How do you sketch the graph `y=x^4-x^3-x` using the first and second derivatives?

`y = x^4-x^3-x`

Using the power rule

`y' = 4x^3-3x^2-1`

`y'' = 12x^2-6x`

For turning points of `y`: `y'=0`

`:. 4x^3-3x^2-1 =0`

This is a polynomial of degree 3. To find zeros for polynomials of degree 3 or higher we use Rational Root Test.

The Rational Root Theorem tells you that if the polynomial has a rational zero then it must be a fraction `p/q`, where p is a factor of the trailing constant and q is a factor of the leading coefficient.

In this case the factors of the leading coefficient `(4)` are `1,2,4 [q]`
and factor of the trailing constant `(-1)` is `1 [p]`

Hence, the possible rational roots of `y'` are `+-1/1, +-1/2, +-1/4`

Testing each in turn reveals `y'(1) = 4-3-1=0`

Hence `x=1` is a rational root of `y' -> (x-1)` is a factor.

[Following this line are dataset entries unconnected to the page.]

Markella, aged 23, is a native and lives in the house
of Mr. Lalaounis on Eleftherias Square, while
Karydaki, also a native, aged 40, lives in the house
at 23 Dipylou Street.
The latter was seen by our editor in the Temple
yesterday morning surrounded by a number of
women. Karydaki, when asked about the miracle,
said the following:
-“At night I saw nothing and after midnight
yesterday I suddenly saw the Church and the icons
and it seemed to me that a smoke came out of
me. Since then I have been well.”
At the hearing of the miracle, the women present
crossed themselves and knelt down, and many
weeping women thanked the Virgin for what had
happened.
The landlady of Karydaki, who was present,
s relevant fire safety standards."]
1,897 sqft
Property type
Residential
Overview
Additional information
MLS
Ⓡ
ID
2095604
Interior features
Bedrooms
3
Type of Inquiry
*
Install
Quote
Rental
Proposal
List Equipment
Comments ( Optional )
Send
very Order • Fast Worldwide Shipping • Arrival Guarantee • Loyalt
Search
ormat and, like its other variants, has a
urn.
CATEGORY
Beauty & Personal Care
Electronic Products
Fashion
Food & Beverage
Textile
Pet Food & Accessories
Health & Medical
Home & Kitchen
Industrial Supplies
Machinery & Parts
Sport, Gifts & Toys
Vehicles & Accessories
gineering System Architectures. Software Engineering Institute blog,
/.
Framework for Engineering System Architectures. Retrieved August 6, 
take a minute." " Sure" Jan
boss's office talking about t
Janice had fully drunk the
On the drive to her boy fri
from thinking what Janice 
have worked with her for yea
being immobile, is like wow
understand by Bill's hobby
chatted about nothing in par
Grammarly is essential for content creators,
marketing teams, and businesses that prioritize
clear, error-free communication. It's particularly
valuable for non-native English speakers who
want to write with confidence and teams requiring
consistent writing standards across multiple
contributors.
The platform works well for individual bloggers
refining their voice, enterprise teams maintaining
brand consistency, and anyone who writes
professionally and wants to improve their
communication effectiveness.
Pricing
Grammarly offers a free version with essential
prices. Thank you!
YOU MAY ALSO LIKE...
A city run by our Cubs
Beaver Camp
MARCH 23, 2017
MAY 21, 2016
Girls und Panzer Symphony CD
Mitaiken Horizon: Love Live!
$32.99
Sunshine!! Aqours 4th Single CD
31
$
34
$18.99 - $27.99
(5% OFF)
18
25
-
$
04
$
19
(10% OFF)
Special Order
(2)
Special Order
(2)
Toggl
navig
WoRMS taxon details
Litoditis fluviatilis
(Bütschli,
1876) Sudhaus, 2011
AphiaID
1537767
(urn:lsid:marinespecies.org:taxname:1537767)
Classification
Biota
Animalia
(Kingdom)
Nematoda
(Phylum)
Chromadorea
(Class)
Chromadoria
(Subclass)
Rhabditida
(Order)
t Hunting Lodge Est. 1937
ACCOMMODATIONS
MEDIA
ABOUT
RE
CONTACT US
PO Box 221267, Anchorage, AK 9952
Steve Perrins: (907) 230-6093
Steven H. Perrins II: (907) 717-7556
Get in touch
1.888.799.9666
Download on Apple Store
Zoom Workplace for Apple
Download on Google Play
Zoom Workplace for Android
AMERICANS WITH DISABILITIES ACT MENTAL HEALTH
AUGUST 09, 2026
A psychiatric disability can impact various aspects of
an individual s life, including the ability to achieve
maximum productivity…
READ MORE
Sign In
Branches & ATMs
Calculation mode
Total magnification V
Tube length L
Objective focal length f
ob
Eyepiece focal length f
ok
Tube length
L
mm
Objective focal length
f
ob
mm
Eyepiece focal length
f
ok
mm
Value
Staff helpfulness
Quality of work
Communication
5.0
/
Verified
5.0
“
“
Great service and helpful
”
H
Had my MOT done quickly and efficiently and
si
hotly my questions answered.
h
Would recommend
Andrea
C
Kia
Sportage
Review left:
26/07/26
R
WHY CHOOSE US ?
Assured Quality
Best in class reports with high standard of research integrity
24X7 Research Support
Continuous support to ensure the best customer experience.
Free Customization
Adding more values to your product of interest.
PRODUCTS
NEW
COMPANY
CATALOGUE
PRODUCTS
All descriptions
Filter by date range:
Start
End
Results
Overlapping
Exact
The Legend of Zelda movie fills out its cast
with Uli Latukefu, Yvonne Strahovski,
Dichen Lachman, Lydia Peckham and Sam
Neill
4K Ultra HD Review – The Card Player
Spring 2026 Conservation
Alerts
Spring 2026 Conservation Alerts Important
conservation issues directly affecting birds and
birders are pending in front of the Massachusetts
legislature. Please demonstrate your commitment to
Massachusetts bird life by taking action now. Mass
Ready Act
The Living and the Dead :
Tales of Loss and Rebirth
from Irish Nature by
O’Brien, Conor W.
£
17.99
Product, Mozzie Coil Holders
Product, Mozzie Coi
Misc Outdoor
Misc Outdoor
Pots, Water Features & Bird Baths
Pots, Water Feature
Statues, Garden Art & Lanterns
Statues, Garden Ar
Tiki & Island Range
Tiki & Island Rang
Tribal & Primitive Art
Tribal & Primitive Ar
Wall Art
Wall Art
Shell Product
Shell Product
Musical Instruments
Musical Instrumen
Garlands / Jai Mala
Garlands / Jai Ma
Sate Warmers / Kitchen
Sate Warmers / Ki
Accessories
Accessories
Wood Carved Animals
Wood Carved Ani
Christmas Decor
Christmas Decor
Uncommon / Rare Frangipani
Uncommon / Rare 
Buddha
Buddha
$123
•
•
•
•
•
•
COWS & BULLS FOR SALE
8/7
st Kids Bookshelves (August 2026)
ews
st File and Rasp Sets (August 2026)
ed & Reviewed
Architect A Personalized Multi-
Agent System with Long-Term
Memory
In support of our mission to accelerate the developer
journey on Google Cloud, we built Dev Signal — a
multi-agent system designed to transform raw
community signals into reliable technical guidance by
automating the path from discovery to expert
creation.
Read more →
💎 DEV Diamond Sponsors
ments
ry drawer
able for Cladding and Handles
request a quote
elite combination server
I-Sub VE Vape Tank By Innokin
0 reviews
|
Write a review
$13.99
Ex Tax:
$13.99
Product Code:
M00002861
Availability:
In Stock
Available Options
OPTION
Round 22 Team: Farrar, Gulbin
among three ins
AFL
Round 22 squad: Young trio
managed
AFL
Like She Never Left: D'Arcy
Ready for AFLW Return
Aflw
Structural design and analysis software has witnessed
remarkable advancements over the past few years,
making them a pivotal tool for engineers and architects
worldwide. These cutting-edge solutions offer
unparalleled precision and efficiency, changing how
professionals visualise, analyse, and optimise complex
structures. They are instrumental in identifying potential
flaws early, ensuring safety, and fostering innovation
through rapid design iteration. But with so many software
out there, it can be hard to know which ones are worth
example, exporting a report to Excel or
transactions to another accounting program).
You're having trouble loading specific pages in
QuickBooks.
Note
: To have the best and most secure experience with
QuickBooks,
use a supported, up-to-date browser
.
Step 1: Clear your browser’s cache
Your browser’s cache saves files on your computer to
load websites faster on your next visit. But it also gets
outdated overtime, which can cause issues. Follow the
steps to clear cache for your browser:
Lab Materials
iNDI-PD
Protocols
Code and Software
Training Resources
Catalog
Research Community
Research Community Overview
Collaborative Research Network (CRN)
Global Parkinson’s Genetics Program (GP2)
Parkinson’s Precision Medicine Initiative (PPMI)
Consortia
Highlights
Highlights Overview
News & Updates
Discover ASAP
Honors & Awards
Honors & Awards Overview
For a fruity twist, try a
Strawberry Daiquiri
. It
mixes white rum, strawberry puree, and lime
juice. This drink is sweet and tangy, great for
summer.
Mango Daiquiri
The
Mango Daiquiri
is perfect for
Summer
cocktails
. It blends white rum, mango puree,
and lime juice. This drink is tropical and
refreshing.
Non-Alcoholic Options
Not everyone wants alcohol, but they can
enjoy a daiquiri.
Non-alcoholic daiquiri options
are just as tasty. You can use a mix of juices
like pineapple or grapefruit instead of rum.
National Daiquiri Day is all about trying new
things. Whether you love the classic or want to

To find any other real roots:

`(4x^3-3x^2-1 )/(x-1) = 4x^2+x+1`

This is a quadtatic of the form: `ax^2+bx+c`

Test for real roots: `b^2-4ac>=0`

`1^2-4xx4xx1<0 ->` the other two roots `in CC`

Hence, `x=1` is the only real root of `y'`

To test the nature of `y(1)`:

`y''(1) = 12-6 > 0 -> y(1) = y_min =-1`

`:. y` has a single minimum value of `-1` at `x=1`

By inspection it is clear that `y` has a zero at `x=0`

To find other zeros:

`x^3-x^2-1=0`

Unfortunately, this cubic has no rational roots and one real root at `x approx 1.46557` This result was obtained using an online polynomial root calculator: http://www.mathportal.org/calculators/polynomials-solvers/polynomial-roots-calculator.php

We now have the critical points of `y` shown on the graph below

graph{x^4-x^3-x [-10, 10, -5, 5]}

[NB: In practice, it would probably be necessary to plot a few extra points in the interval, say, `(-1.2,+2)` to produce this graph.]